Каспий метнул в неё вал проревев: Кыш! Голову я упру в Бендер-Шах, а ступни в Астрахань. Я усну до июля, и мы посмотрим, как вы попрыгаете без меня!
Тужась, он вновь потянул на себя лёд.
Перекати-Поле с воплями уколол его злыми колючками. Это ты украл Чёрное море и по законам физической географии погубил ветра, и мои братья-кермеки не могут кататься по свету!
Каспий валом достал путешественников и подкинул их в небо.
Делаю, что хочу, и допросчиков мне не надо! Любили вы Чёрное море с гаграми и магаграми, а теперь уважайте меня и зовите меня по старинному: Понт Гирканский. Не то пролежу подо льдом тыщу лет, так негде вам будет курортничать, разве что заграницей, да вас туда и не выпустят, ха-ха-ха! Чтоб к июлю меня окружили пансионатами в два ряда, а не то Я волшбе обучался у древних халдеев. Я вам не только Я вас вообще!! размахнулся он и зашвырнул их под самый экватор.

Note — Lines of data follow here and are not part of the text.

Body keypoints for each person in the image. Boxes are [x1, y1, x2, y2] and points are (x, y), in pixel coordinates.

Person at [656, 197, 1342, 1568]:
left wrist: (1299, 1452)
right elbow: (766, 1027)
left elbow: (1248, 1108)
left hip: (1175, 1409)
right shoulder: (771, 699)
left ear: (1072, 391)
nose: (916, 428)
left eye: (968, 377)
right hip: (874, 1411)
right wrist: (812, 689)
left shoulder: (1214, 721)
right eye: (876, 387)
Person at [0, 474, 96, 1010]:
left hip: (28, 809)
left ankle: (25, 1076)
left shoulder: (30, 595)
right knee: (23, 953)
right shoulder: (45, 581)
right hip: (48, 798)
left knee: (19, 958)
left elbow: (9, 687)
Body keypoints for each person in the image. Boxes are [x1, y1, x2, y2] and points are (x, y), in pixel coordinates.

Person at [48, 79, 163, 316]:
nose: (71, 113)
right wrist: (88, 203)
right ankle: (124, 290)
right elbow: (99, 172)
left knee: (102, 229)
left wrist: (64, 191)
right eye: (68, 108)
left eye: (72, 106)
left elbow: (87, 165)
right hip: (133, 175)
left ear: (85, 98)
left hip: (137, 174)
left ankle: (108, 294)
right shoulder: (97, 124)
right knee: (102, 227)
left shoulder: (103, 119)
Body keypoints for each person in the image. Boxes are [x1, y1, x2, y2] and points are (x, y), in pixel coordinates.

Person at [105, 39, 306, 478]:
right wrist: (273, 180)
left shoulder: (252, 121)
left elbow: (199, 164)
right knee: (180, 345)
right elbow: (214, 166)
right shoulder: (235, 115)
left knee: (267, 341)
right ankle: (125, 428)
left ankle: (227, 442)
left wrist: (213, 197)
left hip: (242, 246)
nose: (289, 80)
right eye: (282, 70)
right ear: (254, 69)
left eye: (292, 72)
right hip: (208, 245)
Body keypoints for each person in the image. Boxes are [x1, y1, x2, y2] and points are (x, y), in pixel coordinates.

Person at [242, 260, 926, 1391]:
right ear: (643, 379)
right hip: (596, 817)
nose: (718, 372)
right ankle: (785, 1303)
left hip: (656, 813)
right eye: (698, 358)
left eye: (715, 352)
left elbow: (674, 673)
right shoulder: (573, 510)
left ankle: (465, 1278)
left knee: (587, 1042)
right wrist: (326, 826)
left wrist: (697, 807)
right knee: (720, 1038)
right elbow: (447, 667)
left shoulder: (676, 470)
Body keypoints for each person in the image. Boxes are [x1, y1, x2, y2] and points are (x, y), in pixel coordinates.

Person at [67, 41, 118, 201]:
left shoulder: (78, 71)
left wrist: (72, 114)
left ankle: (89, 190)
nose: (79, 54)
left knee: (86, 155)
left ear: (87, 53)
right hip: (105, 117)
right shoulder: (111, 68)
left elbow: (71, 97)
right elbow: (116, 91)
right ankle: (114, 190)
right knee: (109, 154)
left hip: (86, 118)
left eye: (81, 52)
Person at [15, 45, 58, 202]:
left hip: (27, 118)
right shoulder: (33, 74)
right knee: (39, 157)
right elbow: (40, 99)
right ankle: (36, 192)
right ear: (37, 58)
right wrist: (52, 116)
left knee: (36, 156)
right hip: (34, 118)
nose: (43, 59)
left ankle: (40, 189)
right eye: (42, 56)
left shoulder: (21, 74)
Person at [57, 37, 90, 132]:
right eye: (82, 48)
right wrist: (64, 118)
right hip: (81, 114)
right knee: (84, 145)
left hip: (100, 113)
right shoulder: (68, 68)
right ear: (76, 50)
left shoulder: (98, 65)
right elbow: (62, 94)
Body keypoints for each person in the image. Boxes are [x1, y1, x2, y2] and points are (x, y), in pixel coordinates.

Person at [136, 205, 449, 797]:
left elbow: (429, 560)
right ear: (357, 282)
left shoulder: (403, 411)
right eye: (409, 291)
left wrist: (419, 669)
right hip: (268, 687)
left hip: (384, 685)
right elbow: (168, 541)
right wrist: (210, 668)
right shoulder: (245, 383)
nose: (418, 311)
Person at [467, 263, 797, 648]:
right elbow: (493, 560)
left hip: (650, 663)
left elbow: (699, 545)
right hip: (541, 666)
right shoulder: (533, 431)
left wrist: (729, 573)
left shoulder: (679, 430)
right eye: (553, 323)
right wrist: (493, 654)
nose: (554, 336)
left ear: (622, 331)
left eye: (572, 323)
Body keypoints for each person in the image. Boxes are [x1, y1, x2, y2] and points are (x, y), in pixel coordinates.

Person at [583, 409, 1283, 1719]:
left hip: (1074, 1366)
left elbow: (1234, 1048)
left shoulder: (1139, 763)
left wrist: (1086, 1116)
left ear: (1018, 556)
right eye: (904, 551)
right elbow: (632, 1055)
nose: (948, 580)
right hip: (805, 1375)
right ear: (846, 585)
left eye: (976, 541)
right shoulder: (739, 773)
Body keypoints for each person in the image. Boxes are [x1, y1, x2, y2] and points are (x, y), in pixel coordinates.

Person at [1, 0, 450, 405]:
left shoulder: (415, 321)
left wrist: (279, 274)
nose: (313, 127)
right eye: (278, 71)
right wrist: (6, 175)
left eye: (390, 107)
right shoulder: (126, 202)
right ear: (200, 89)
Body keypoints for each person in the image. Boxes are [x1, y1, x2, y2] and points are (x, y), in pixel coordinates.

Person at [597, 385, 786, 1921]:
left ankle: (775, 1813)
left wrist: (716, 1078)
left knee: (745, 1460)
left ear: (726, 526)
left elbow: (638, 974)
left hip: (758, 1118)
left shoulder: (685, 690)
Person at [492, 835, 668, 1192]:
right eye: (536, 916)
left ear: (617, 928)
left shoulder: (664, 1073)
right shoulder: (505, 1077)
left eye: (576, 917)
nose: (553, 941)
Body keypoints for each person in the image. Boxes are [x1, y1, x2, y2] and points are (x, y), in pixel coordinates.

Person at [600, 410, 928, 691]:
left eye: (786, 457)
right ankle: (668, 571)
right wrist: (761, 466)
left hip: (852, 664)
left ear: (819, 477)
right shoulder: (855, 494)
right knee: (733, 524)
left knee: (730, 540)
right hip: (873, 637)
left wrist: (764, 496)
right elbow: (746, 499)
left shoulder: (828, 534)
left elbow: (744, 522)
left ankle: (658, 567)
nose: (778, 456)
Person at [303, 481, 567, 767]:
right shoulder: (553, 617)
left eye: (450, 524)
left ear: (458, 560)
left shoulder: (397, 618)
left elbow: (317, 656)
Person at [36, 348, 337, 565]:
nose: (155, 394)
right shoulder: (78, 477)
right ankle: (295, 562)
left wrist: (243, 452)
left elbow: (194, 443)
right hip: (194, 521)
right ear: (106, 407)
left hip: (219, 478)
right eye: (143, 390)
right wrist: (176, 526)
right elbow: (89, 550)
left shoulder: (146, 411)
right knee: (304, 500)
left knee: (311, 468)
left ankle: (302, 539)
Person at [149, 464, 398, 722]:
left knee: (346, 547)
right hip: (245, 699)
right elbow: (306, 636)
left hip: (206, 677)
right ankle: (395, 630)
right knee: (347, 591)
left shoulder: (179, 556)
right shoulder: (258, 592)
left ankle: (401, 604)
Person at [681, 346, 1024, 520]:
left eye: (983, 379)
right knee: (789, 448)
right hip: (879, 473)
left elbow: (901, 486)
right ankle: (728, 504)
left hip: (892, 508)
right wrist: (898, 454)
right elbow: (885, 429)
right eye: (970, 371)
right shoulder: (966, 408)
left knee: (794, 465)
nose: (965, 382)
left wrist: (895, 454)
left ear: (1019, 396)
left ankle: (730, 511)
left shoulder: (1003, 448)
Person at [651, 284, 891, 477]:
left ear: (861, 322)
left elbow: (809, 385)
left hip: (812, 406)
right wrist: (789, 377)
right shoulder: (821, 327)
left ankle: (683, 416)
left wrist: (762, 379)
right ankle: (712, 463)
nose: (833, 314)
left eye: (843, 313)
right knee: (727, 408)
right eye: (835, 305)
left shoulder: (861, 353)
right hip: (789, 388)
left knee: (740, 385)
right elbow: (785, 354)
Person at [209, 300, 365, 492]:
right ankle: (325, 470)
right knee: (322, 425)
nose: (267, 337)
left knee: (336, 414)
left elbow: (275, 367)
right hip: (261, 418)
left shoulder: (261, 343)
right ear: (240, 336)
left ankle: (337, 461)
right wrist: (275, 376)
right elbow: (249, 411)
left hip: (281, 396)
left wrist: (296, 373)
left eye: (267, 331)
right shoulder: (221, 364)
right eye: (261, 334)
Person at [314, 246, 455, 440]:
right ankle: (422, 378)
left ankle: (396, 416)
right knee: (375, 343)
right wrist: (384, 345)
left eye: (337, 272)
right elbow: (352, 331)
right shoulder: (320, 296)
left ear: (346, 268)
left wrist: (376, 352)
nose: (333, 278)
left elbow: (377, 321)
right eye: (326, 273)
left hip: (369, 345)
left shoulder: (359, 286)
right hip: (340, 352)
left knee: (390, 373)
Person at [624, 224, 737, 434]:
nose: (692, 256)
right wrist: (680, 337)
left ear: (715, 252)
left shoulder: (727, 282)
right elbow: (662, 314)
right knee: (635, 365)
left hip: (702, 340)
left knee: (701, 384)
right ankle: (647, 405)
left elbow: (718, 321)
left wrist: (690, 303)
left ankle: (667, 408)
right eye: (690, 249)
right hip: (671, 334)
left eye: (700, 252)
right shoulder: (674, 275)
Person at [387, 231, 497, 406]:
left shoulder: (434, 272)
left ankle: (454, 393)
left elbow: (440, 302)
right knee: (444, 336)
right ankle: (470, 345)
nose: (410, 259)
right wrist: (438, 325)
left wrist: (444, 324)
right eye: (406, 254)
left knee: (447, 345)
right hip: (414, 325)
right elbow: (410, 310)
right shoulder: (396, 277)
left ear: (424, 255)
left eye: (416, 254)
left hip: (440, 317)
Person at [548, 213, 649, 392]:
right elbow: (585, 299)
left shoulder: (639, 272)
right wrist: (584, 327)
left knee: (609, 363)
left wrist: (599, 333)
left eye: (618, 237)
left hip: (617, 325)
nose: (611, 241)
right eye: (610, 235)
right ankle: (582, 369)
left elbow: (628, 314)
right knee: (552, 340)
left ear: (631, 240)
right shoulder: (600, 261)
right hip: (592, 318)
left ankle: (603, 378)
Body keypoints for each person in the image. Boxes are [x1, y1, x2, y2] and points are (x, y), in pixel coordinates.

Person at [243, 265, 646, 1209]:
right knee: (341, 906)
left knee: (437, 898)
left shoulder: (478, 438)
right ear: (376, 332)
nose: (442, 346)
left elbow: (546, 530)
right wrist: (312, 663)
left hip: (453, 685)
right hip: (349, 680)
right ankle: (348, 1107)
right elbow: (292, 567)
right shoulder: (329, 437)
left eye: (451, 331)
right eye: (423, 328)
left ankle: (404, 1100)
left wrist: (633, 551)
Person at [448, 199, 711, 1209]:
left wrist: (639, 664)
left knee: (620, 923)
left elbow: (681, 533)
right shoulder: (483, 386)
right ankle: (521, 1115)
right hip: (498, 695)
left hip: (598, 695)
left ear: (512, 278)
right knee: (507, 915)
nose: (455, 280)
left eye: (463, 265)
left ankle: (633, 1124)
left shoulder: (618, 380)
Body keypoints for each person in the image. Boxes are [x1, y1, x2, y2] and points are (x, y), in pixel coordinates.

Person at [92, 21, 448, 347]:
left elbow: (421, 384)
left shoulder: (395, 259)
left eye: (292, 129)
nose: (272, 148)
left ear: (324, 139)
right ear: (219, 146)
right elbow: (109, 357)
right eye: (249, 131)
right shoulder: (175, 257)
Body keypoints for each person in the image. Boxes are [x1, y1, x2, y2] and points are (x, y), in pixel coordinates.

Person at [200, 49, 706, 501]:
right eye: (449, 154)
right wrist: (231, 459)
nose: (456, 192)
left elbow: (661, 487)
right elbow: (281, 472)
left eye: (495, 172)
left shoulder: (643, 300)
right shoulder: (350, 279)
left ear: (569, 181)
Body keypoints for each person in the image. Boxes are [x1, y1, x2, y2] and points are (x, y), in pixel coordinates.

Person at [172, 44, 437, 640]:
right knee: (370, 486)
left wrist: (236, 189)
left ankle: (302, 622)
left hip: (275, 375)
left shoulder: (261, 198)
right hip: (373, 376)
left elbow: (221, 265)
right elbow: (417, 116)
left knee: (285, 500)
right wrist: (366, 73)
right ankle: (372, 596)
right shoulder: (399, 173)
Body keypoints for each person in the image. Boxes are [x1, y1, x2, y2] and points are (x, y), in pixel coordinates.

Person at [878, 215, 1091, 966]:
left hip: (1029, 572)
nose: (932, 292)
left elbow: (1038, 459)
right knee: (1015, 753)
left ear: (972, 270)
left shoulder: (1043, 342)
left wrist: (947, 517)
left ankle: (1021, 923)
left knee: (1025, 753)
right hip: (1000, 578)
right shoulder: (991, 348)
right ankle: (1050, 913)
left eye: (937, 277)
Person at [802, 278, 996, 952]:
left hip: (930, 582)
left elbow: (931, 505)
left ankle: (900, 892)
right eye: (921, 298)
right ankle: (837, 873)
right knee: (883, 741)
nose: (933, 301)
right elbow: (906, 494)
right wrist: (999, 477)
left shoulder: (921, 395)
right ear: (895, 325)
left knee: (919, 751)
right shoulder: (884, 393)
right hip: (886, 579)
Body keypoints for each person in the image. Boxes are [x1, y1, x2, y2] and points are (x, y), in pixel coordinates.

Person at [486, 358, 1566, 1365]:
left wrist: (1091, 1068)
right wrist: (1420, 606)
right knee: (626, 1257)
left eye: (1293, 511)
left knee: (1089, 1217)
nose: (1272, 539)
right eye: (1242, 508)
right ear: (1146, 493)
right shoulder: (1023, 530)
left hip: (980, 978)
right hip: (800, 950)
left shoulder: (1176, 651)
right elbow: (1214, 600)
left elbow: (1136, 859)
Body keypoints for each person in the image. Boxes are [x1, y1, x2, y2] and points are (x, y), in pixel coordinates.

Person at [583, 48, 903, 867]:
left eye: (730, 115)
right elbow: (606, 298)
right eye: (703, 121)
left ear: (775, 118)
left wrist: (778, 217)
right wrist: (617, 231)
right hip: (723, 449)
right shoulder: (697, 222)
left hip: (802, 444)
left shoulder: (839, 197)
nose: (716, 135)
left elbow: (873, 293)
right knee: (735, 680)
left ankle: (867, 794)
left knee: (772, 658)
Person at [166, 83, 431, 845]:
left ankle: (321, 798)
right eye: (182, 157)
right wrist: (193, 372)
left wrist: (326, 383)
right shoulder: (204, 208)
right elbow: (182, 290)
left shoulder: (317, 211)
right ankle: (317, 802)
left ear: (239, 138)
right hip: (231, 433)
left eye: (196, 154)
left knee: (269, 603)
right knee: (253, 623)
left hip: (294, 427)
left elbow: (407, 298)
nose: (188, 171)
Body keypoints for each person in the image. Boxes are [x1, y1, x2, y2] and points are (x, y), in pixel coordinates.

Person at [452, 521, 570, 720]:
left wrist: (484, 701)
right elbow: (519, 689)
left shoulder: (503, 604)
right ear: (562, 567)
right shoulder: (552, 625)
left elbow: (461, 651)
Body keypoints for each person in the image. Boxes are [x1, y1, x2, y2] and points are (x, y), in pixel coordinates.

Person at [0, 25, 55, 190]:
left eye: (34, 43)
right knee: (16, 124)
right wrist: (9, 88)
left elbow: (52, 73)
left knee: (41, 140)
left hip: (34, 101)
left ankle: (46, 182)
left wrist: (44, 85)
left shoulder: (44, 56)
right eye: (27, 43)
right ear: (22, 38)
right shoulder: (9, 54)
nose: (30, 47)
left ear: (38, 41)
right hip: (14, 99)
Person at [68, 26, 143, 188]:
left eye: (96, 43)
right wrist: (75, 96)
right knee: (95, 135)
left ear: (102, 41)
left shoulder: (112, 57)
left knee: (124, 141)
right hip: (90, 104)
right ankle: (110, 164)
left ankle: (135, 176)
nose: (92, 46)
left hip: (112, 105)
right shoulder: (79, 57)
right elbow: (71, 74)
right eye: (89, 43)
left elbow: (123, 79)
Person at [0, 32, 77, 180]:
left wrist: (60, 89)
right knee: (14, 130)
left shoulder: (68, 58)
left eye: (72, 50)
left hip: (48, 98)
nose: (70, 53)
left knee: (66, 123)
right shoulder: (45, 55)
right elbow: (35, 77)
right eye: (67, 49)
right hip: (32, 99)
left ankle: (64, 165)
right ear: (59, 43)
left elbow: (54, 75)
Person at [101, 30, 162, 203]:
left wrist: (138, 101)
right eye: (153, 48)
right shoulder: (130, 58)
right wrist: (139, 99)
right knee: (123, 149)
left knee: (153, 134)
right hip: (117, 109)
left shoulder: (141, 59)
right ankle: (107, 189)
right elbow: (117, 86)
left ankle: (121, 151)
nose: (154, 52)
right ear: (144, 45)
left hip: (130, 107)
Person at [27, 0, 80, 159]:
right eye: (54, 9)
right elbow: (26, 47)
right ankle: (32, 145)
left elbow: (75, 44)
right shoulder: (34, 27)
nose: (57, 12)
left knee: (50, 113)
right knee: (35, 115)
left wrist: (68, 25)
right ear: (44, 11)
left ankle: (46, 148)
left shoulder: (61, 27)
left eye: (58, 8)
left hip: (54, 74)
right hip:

Кунцевский Прохиндей дома и на работе
Прохиндей встал в три ночи, вынул из холодильника ящик-посылку и, пройдя в спальню, сел под лампой. Слышался шум прибоя. Он приложил ухо к фанере и спел: «Утомлённое солнце! тихо с морем прощалось! в этот час ты призналась! что нет любви!» Он отстранился и прочитал адрес на крышке: МОСКВА КУНЦЕВО ПРОХИНДЕЮ ОТ ПОНТА ГИРКАНСКОГО, после чего убрал крышку и, вдохнув запах магнолий и пальм, переместил ящик к свету. Блеснуло раскинувшееся в своих берегах Чёрное море. «Мисхор бормотнул Прохиндей, вглядываясь в южную часть Крыма. Здесь я бывал ещё мальчиком. Мы много пили и ели, и папа учил меня жить. А, Пицунда, где я бывал с друзьями. Мы много пили и ели и спорили, кто из нас станет большим человеком Одесса! Мы пили и ели с любимой на Дерибасовской, но не так много, как человек за соседним столом, и любимая с ним ушла. Глупая и неверная Соня!» Он прослезился.